### Records for this task
──────
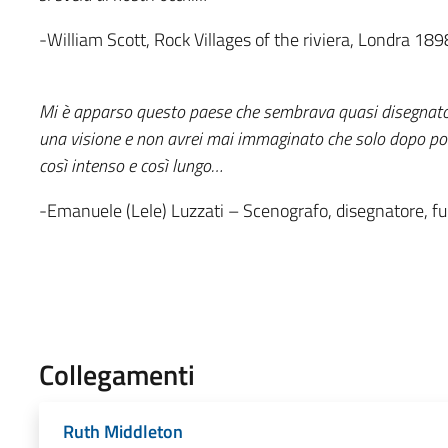
-William Scott, Rock Villages of the riviera, Londra 189
Mi è apparso questo paese che sembrava quasi disegnato
una visione e non avrei mai immaginato che solo dopo poc
così intenso e così lungo…
-Emanuele (Lele) Luzzati – Scenografo, disegnatore, fu
Collegamenti
Ruth Middleton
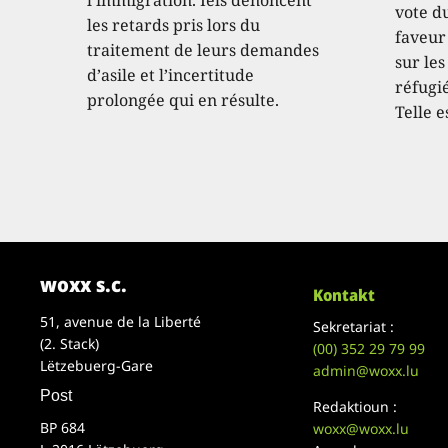
vote d
les retards pris lors du
faveur
traitement de leurs demandes
sur les
d’asile et l’incertitude
réfugié
prolongée qui en résulte.
Telle e
woxx s.c.
Kontakt
51, avenue de la Liberté
Sekretariat :
(2. Stack)
(00)
352 29 79 99
Lëtzebuerg-Gare
admin@woxx.lu
Post
Redaktioun :
BP 684
woxx@woxx.lu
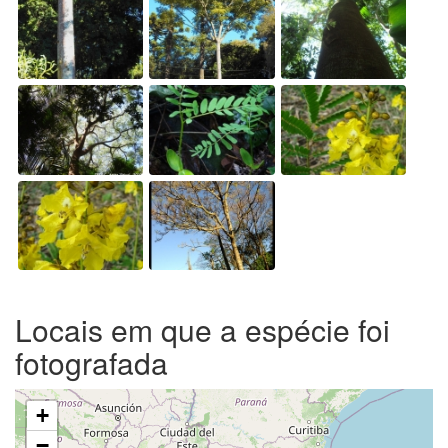
Locais em que a espécie foi
fotografada
+
−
──────
In the copy, include no pictures; restate the listing above exactly.

-William Scott, Rock Villages of the riviera, Londra 189
Mi è apparso questo paese che sembrava quasi disegnato
una visione e non avrei mai immaginato che solo dopo poc
così intenso e così lungo…
-Emanuele (Lele) Luzzati – Scenografo, disegnatore, fu
Collegamenti
Ruth Middleton
vote d
les retards pris lors du
faveur
traitement de leurs demandes
sur les
d’asile et l’incertitude
réfugié
prolongée qui en résulte.
Telle e
woxx s.c.
Kontakt
51, avenue de la Liberté
Sekretariat :
(2. Stack)
(00)
352 29 79 99
Lëtzebuerg-Gare
admin@woxx.lu
Post
Redaktioun :
BP 684
woxx@woxx.lu
Locais em que a espécie foi
fotografada
+
−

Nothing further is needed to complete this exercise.